Segment Start: RECORD EXCERPTS

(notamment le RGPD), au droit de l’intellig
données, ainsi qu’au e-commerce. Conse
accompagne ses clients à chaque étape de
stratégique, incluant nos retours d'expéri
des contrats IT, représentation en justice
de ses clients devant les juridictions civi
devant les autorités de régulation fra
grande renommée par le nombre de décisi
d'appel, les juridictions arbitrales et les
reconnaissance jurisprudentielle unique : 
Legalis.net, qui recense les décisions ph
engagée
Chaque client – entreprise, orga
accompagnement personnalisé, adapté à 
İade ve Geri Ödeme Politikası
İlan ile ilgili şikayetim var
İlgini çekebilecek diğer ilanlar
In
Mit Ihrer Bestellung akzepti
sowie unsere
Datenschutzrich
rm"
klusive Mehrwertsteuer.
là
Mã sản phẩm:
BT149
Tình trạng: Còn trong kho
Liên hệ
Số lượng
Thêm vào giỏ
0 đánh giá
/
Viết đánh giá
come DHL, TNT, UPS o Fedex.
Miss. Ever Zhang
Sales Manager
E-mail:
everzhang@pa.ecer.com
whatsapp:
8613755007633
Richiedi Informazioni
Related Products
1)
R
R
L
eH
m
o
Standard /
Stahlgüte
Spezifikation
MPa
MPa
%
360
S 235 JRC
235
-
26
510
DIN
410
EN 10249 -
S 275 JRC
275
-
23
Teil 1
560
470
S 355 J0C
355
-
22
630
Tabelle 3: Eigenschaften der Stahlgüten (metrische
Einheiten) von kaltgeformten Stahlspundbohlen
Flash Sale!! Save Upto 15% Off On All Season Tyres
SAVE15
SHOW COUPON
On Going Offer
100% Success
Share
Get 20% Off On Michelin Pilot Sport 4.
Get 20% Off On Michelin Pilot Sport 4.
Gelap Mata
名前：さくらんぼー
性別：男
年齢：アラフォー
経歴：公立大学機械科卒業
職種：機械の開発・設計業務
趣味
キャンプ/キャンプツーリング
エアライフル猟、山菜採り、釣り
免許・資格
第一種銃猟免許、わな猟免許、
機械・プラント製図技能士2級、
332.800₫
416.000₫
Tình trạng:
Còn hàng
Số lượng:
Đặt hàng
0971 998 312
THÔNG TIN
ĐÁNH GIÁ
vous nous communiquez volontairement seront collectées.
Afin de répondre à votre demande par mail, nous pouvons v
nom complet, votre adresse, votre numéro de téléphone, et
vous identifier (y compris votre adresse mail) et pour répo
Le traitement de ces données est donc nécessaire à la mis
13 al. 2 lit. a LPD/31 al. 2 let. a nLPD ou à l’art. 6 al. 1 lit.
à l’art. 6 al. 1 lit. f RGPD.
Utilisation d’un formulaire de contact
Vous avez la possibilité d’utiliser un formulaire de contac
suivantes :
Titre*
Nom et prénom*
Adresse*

Segment End: RECORD EXCERPTS

# PROBLEM TO WORK ON
Every line above should be output exactly as it stands.

# EXERCISE ANSWER
(notamment le RGPD), au droit de l’intellig
données, ainsi qu’au e-commerce. Conse
accompagne ses clients à chaque étape de
stratégique, incluant nos retours d'expéri
des contrats IT, représentation en justice
de ses clients devant les juridictions civi
devant les autorités de régulation fra
grande renommée par le nombre de décisi
d'appel, les juridictions arbitrales et les
reconnaissance jurisprudentielle unique : 
Legalis.net, qui recense les décisions ph
engagée
Chaque client – entreprise, orga
accompagnement personnalisé, adapté à 
İade ve Geri Ödeme Politikası
İlan ile ilgili şikayetim var
İlgini çekebilecek diğer ilanlar
In
Mit Ihrer Bestellung akzepti
sowie unsere
Datenschutzrich
rm"
klusive Mehrwertsteuer.
là
Mã sản phẩm:
BT149
Tình trạng: Còn trong kho
Liên hệ
Số lượng
Thêm vào giỏ
0 đánh giá
/
Viết đánh giá
come DHL, TNT, UPS o Fedex.
Miss. Ever Zhang
Sales Manager
E-mail:
everzhang@pa.ecer.com
whatsapp:
8613755007633
Richiedi Informazioni
Related Products
1)
R
R
L
eH
m
o
Standard /
Stahlgüte
Spezifikation
MPa
MPa
%
360
S 235 JRC
235
-
26
510
DIN
410
EN 10249 -
S 275 JRC
275
-
23
Teil 1
560
470
S 355 J0C
355
-
22
630
Tabelle 3: Eigenschaften der Stahlgüten (metrische
Einheiten) von kaltgeformten Stahlspundbohlen
Flash Sale!! Save Upto 15% Off On All Season Tyres
SAVE15
SHOW COUPON
On Going Offer
100% Success
Share
Get 20% Off On Michelin Pilot Sport 4.
Get 20% Off On Michelin Pilot Sport 4.
Gelap Mata
名前：さくらんぼー
性別：男
年齢：アラフォー
経歴：公立大学機械科卒業
職種：機械の開発・設計業務
趣味
キャンプ/キャンプツーリング
エアライフル猟、山菜採り、釣り
免許・資格
第一種銃猟免許、わな猟免許、
機械・プラント製図技能士2級、
332.800₫
416.000₫
Tình trạng:
Còn hàng
Số lượng:
Đặt hàng
0971 998 312
THÔNG TIN
ĐÁNH GIÁ
vous nous communiquez volontairement seront collectées.
Afin de répondre à votre demande par mail, nous pouvons v
nom complet, votre adresse, votre numéro de téléphone, et
vous identifier (y compris votre adresse mail) et pour répo
Le traitement de ces données est donc nécessaire à la mis
13 al. 2 lit. a LPD/31 al. 2 let. a nLPD ou à l’art. 6 al. 1 lit.
à l’art. 6 al. 1 lit. f RGPD.
Utilisation d’un formulaire de contact
Vous avez la possibilité d’utiliser un formulaire de contac
suivantes :
Titre*
Nom et prénom*
Adresse*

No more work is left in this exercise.